About AxisArray
######################
``AxisArray`` is a specialized message format used within the `ezmsg` framework to represent multi-dimensional data structures. In simple terms they are **N-dimensional arrays with labeled axes and optional metadata**. It is designed for applications in signal processing, scientific computing, and data analysis, where both the data and its context are important. ``AxisArray`` originally took inspiration from the functionality of the `xarray `_ library.
``AxisArray`` is built-in to ezmsg. Import using:
.. code-block:: python
from ezmsg.core.util import AxisArray
.. warning:: Importing ``AxisArray`` from ``ezmsg.core.util`` will import the `numpy` library. For this reason, we have implemented ezmsg in such a way that if you do not import ``AxisArray``, `numpy` will not be imported either.

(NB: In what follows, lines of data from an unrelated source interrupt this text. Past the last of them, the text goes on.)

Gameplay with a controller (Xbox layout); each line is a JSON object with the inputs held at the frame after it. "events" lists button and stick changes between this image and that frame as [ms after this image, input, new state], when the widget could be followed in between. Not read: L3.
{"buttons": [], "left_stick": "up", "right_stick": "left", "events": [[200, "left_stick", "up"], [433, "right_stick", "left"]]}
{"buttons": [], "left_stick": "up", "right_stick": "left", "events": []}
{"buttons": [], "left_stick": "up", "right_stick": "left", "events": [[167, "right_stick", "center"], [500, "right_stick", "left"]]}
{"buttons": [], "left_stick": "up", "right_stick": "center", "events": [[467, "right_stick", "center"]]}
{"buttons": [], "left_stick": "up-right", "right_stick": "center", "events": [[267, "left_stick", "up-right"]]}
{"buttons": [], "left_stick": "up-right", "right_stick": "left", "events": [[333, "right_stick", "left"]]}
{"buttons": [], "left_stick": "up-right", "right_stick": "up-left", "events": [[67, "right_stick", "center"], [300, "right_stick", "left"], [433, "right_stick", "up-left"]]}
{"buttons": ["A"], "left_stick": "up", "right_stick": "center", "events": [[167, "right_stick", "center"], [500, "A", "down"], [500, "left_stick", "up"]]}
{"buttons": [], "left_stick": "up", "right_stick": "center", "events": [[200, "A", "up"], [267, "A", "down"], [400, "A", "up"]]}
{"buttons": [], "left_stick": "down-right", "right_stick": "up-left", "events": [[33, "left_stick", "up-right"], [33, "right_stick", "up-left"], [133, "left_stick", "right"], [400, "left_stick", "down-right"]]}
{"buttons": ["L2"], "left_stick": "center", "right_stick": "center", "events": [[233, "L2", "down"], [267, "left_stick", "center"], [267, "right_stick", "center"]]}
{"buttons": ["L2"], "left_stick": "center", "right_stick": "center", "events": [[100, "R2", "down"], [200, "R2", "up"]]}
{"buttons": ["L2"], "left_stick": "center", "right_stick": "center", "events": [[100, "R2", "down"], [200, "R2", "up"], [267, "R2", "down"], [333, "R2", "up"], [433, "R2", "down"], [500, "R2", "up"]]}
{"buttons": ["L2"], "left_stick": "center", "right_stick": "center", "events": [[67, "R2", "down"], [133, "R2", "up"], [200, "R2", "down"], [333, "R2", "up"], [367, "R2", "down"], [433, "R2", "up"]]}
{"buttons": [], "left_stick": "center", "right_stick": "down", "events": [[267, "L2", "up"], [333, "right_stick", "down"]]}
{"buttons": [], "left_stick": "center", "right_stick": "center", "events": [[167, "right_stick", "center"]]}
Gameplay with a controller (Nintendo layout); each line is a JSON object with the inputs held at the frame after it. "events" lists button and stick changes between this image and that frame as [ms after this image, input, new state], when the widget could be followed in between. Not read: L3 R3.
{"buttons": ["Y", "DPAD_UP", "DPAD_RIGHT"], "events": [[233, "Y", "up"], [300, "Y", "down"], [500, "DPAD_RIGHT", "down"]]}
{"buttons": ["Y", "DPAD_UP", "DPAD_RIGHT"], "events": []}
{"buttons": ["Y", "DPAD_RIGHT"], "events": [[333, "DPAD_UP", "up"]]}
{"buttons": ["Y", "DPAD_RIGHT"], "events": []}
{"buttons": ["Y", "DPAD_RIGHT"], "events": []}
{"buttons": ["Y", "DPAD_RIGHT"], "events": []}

This is ideal for users wanting very lightweight applications and have no need for the functionality of `numpy`.
|ezmsg_logo_small| Why use AxisArray?
****************************************
The purpose of including `AxisArray` as part of ezmsg stems from wanting to avoid having to support a vast array of different message types. This is a major cause of bloat with other similar messaging platforms.
For this to be useful, we have designed `AxisArray` to be convenient and flexible. It is important that it can be used for the many different use cases we have encountered. At its core it stores a numpy N-dimensional array, an array of axis labels, as well as multiple metadata attributes.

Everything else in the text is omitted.